Pagina:Albertazzi - Novelle umoristiche.djvu/166

Da Wikisource.
152 la fortuna di un uomo


— Nossignora, sono io.

Era la moglie dell’ingegner Tredòzi, da poco venuto ad abitare al primo piano.

— Stia comoda. Ci vedo — aggiunse Gaspare, mentre accendeva un cerino.

Ma la signora continuava a fargli lume; ed egli, per non bruciarsi, gettò il resto del cerino e salì più in fretta.

Ella disse: — Credevo fosse mio marito.

— Troppo gentile; s’accomodi..., s’accomodi — ripeteva Bicci, che era corso a suonare il campanello.

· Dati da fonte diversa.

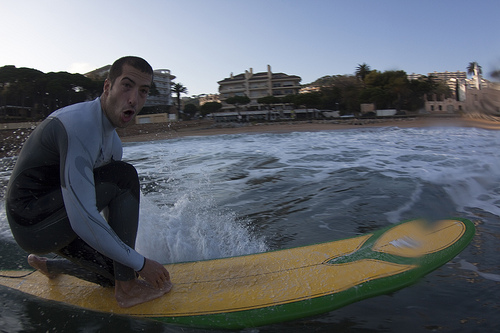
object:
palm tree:
[354, 61, 371, 84]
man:
[4, 55, 173, 309]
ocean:
[0, 126, 500, 333]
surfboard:
[0, 215, 476, 333]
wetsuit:
[4, 97, 147, 291]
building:
[215, 64, 302, 112]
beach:
[0, 111, 500, 159]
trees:
[330, 75, 362, 114]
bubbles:
[178, 187, 228, 225]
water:
[173, 264, 278, 308]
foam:
[261, 140, 490, 176]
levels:
[218, 86, 300, 93]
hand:
[137, 257, 171, 290]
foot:
[113, 278, 174, 309]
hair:
[107, 56, 153, 82]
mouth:
[121, 107, 137, 123]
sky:
[0, 2, 500, 98]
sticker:
[389, 233, 422, 253]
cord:
[0, 254, 60, 281]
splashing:
[136, 170, 282, 263]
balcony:
[220, 87, 246, 94]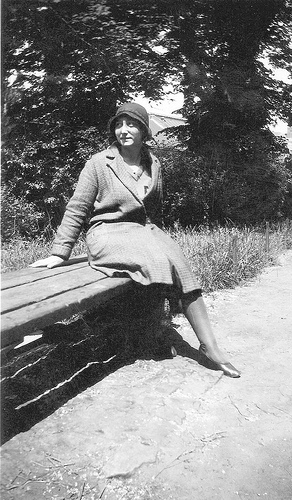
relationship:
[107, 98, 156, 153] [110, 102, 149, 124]
woman wears hat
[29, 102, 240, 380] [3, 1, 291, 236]
woman in front trees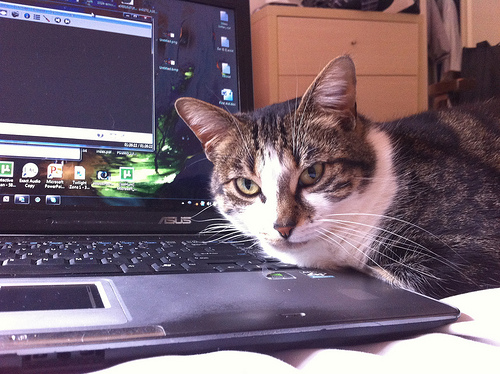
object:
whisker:
[322, 210, 483, 275]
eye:
[299, 159, 326, 188]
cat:
[175, 53, 495, 296]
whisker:
[192, 201, 215, 217]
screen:
[0, 4, 236, 215]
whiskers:
[211, 84, 317, 163]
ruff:
[260, 128, 400, 273]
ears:
[169, 58, 359, 155]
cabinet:
[244, 5, 427, 127]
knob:
[347, 37, 362, 48]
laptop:
[0, 0, 461, 372]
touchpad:
[0, 276, 102, 318]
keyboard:
[0, 230, 291, 281]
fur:
[367, 93, 500, 296]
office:
[250, 3, 498, 148]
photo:
[1, 1, 500, 372]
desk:
[3, 281, 500, 371]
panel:
[2, 263, 453, 341]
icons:
[215, 9, 237, 113]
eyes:
[230, 171, 265, 205]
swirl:
[80, 82, 194, 199]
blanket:
[1, 282, 498, 373]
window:
[1, 1, 165, 150]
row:
[211, 7, 245, 113]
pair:
[163, 57, 173, 60]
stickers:
[170, 63, 173, 64]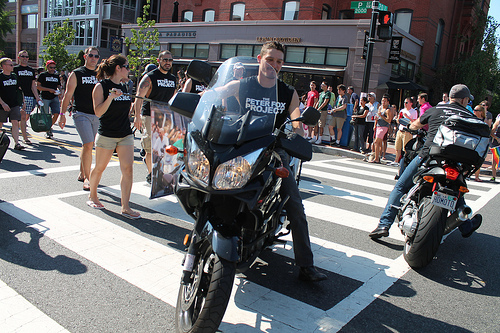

Se non che Luigi o dormiva o era fuori.

— Colgo l’occasione — disse la signora — per farle, benchè in ritardo, le mie condoglianze.

— Grazie.

Ed ella, nell’attesa, proseguiva:

— Sempre sciagure! Siamo proprio al mondo per soffrire!

— Mah!... — fece Gaspare in tono mesto, con lo sguardo in alto quasi intravvedesse lassù, nella vòlta, la ragione suprema della vita. E Luigi non veniva! Tornò a suonare.

La signora Tredòzi sorrise.

— Una fatalità: la mia donna, malata, e il suo Luigi....

Allora il sangue diè un tuffo a Gaspare. Fosse morto anche Luigi?

Ma no, eccolo.

— Eccolo, eccolo! Grazie...; buona notte, signora. Grazie! Scusi!